• DATA TO USE:
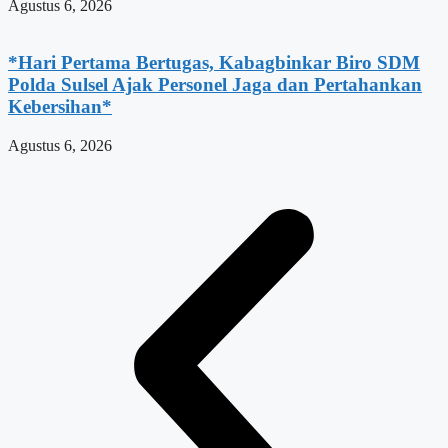
Agustus 6, 2026
*Hari Pertama Bertugas, Kabagbinkar Biro SDM
Polda Sulsel Ajak Personel Jaga dan Pertahankan
Kebersihan*
Agustus 6, 2026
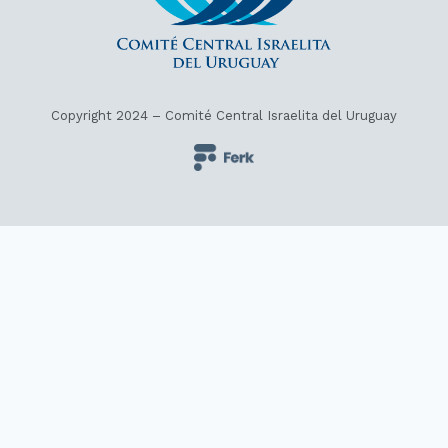
Copyright 2024 – Comité Central Israelita del Uruguay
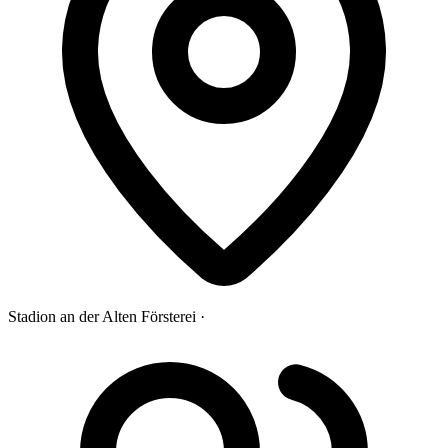
Stadion an der Alten Försterei ·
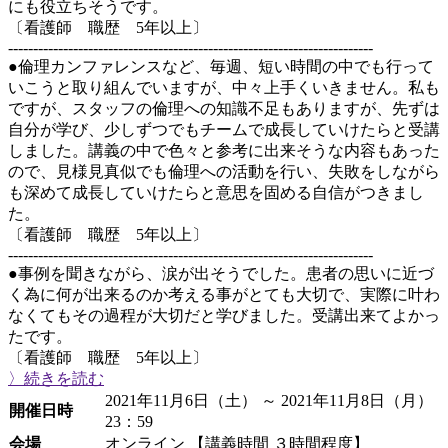
にも役立ちそうです。
〔看護師 職歴 5年以上〕
-------------------------------------------------------------------------
●倫理カンファレンスなど、毎週、短い時間の中でも行って
いこうと取り組んでいますが、中々上手くいきません。私も
ですが、スタッフの倫理への知識不足もありますが、先ずは
自分が学び、少しずつでもチームで成長していけたらと受講
しました。講義の中で色々と参考に出来そうな内容もあった
ので、見様見真似でも倫理への活動を行い、失敗をしながら
も深めて成長していけたらと意思を固める自信がつきまし
た。
〔看護師 職歴 5年以上〕
-------------------------------------------------------------------------
●事例を聞きながら、涙が出そうでした。患者の思いに近づ
く為に何が出来るのか考える事がとても大切で、実際に叶わ
なくてもその過程が大切だと学びました。受講出来てよかっ
たです。
〔看護師 職歴 5年以上〕
〉続きを読む
2021年11月6日（土） ～ 2021年11月8日（月）
開催日時
23：59
会場
オンライン 【講義時間 ３時間程度】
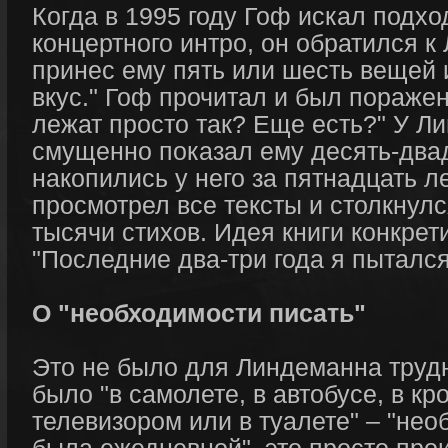
Когда в 1995 году Гоф искал подхо
концертного интро, он обратился к
принес ему пять или шесть вещей 
вкус." Гоф прочитал и был поражен
лежат просто так? Еще есть?" У Л
смущенно показал ему десять-двад
накопились у него за пятнадцать л
просмотрел все тексты и столкнулс
тысячи стихов. Идея книги конкрет
"Последние два-три года я пытался
О "необходимости писать"
Это не было для Линдеманна трудн
было "в самолете, в автобусе, в кр
телевизором или в туалете" – "нео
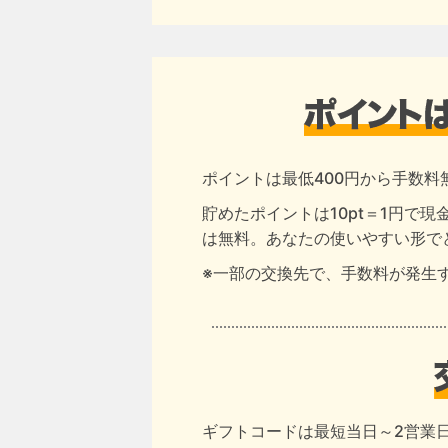
ポイントは最低400円から手数料
貯めたポイントは10pt＝1円で
は無料。あなたの使いやすい形で
※一部の交換先で、手数料が発生
ギフトコードは最短当日～2営業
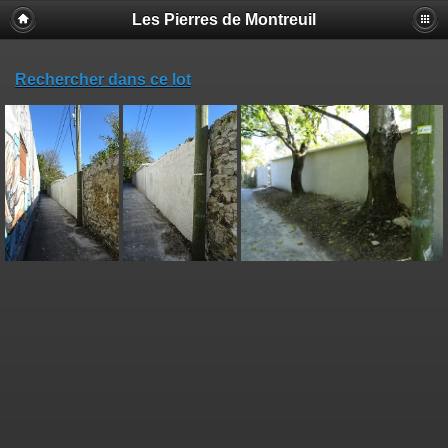
Les Pierres de Montreuil
Rechercher dans ce lot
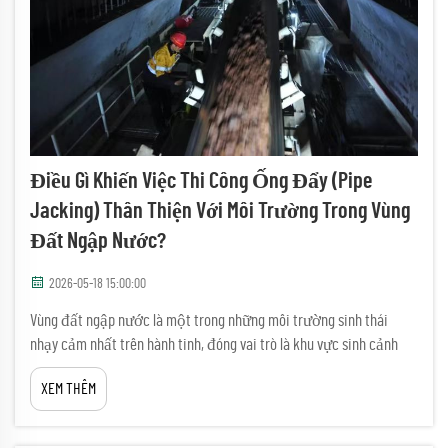
Điều Gì Khiến Việc Thi Công Ống Đẩy (pipe
Jacking) Thân Thiện Với Môi Trường Trong Vùng
Đất Ngập Nước?
2026-05-18 15:00:00
Vùng đất ngập nước là một trong những môi trường sinh thái
nhạy cảm nhất trên hành tinh, đóng vai trò là khu vực sinh cảnh
quan trọng cho động vật hoang dã, hệ thống lọc nước tự nhiên và
XEM THÊM
khu vực lưu giữ carbon. Khi cơ sở hạ tầng kỹ thuật ngầm phải đi
qua hoặc gần vùng đất ngập nước...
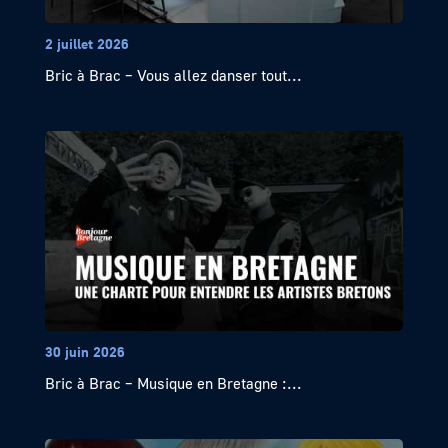
2 juillet 2026
Bric à Brac – Vous allez danser tout...
30 juin 2026
Bric à Brac – Musique en Bretagne :...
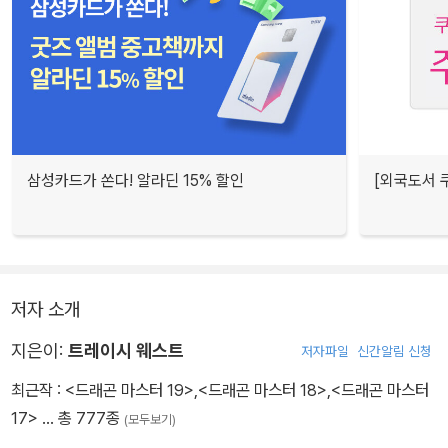
삼성카드가 쏜다! 알라딘 15% 할인
[외국도서 쿠
저자 소개
지은이:
트레이시 웨스트
저자파일
신간알림 신청
최근작 :
<드래곤 마스터 19>
,
<드래곤 마스터 18>
,
<드래곤 마스터
17>
… 총 777종
(모두보기)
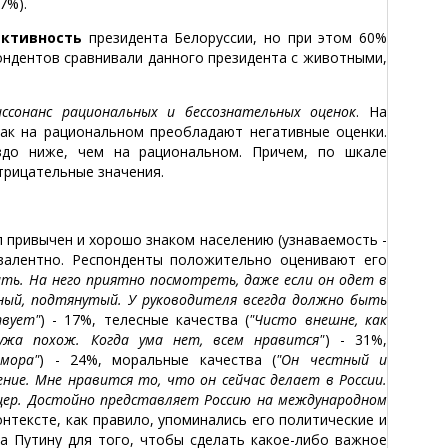
7%).
активность
президента Белоруссии, но при этом 60%
ондентов сравнивали данного президента с животными,
иссонанс рациональных и бессознательных оценок
. На
как на рациональном преобладают негативные оценки.
здо ниже, чем на рациональном. Причем, по шкале
трицательные значения.
л привычен и хорошо знаком населению (узнаваемость -
валентно. Респонденты положительно оценивают его
ить. На него приятно посмотреть, даже если он одет в
ный, подтянутый. У руководителя всегда должно быть
вует"
) - 17%, телесные качества (
"Чисто внешне, как
ужа похож. Когда ума нет, всем нравится"
) - 31%,
мора"
) - 24%, моральные качества (
"Он честный и
ние. Мне нравится то, что он сейчас делает в России.
ицер. Достойно представляет Россию на международном
контексте, как правило, упоминались его политические и
а Путину для того, чтобы сделать какое-либо важное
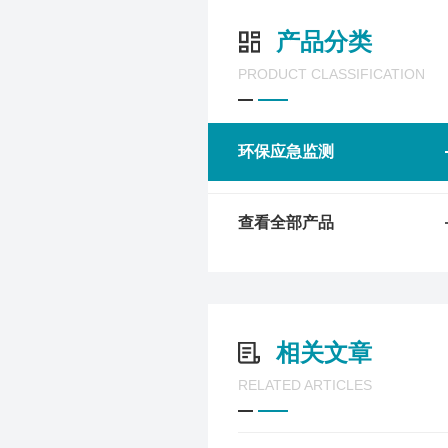
产品分类
PRODUCT CLASSIFICATION
环保应急监测
查看全部产品
相关文章
RELATED ARTICLES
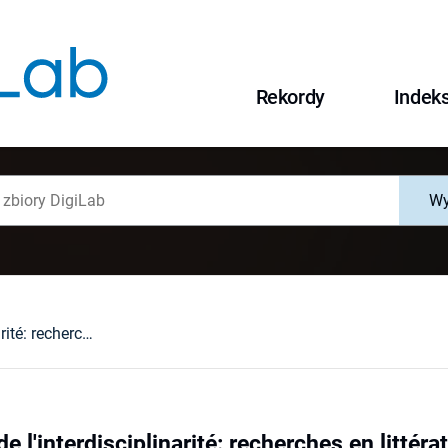
Rekordy
Indek
Wy
Sous le signe de l'interdisciplinarité: recherches en littérature et linguistique françaises à l'Université de Wrocław au début du XXIe siècle
e l'interdisciplinarité: recherches en littéra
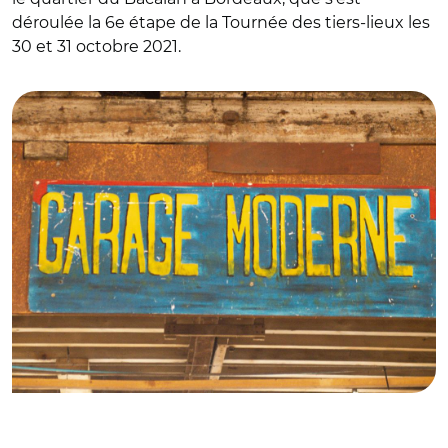
déroulée la 6e étape de la Tournée des tiers-lieux les
30 et 31 octobre 2021.
© La tournée des tiers-lieux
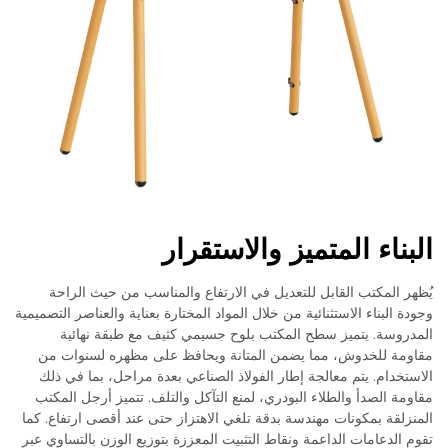
البناء المتميز والاستقرار
يُظهر المكتب القابل للتعديل في الارتفاع والمناسب من حيث الراحة
وجودة البناء الاستثنائية من خلال المواد المختارة بعناية والعناصر التصميمية
المدروسة. يتميز سطح المكتب بلوح جسيمي كثيف مع طبقة نهائية
مقاومة للخدوش، مما يضمن المتانة ويحافظ على مظهره لسنوات من
الاستخدام. يتم معالجة إطار الفولاذ الصناعي بعدة مراحل، بما في ذلك
مقاومة الصدأ والطلاء البودري، لمنع التآكل والتلف. تتميز أرجل المكتب
المنزلقة بمكونات مهندسة بدقة تلغي الاهتزاز حتى عند أقصى ارتفاع. كما
تقوم الدعامات الداعمة ونقاط التثبيت المعززة بتوزيع الوزن بالتساوي عبر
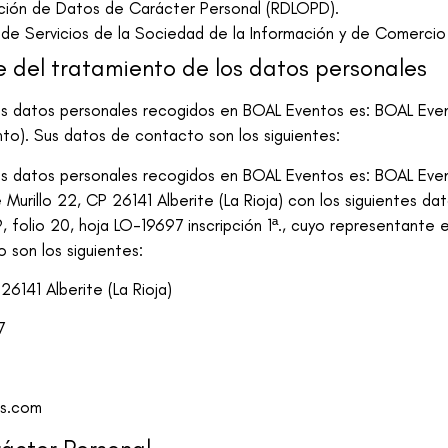
ción de Datos de Carácter Personal (RDLOPD).
, de Servicios de la Sociedad de la Información y de Comercio
e del tratamiento de los datos personales
los datos personales recogidos en
BOAL Eventos
es:
BOAL Eve
to). Sus datos de contacto son los siguientes:
los datos personales recogidos en
BOAL Eventos
es:
BOAL Even
Murillo 22, CP 26141 Alberite (La Rioja)
con los siguientes dat
 folio 20, hoja LO-19697 inscripción 1ª.
, cuyo representante e
 son los siguientes:
6141 Alberite (La Rioja)
7
os.com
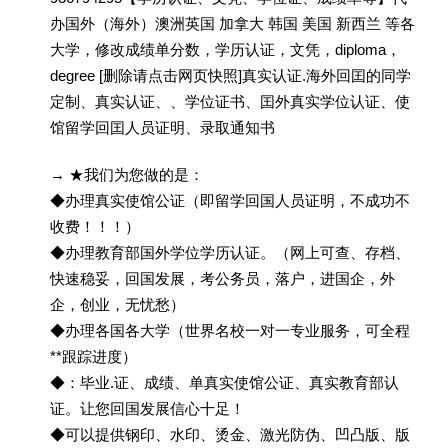
办国外（海外）澳洲英国 加拿大 韩国 美国 新西兰 等各
大学，修改成绩单分数，学历认证，文凭，diploma，
degree [删除请点击网页快照]真实认证.海外回囯的同学
定制、真实认证、、学位证书、囯外真实学位认证、使
馆留学回囯人员证明、录取通知书
→ ★我们为您做的是：
◆办理真实使馆公证（即留学回国人员证明，不成功不
收费！！！）
◆办理教育部国外学位学历认证。（网上可查、存档、
快速稳妥，回国发展，考公务员，落户，进国企，外
企，创业，无忧愁）
◆办理各国各大学（世界名校一对一专业服务，可全程
**跟踪进度）
◆：毕业.证、成绩、单真实使馆公证、真实教育部认
证。让您回国发展信心十足！
◆可以提供钢印、水印、烫金、激光防伪、凹凸版、版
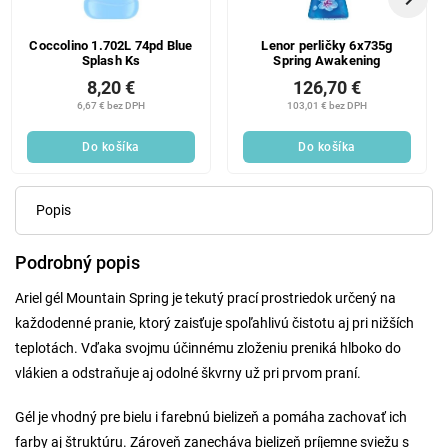
Coccolino 1.702L 74pd Blue
Lenor perličky 6x735g
Splash Ks
Spring Awakening
8,20 €
126,70 €
6,67 € bez DPH
103,01 € bez DPH
Do košíka
Do košíka
Popis
Podrobný popis
Ariel gél Mountain Spring je tekutý prací prostriedok určený na
každodenné pranie, ktorý zaisťuje spoľahlivú čistotu aj pri nižších
teplotách. Vďaka svojmu účinnému zloženiu preniká hlboko do
vlákien a odstraňuje aj odolné škvrny už pri prvom praní.
Gél je vhodný pre bielu i farebnú bielizeň a pomáha zachovať ich
farby aj štruktúru. Zároveň zanecháva bielizeň príjemne sviežu s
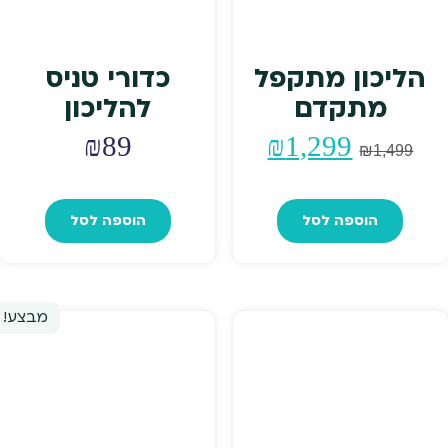
הליכון מתקפל
כדורי טניס
מתקדם
להליכון
המחיר
המחיר
₪
89
₪
1,299
₪
1,499
המקורי
הנוכחי
הוספה לסל
הוספה לסל
היה:
הוא:
₪1,299.
₪1,499.
מבצע!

• ASSIGNMENT: Wherever "sinh" occurs in the entries above, copy the line it sits on.

• COMPLETED EXERCISE:
Vùng đất ngập nước là một trong những môi trường sinh thái
nhạy cảm nhất trên hành tinh, đóng vai trò là khu vực sinh cảnh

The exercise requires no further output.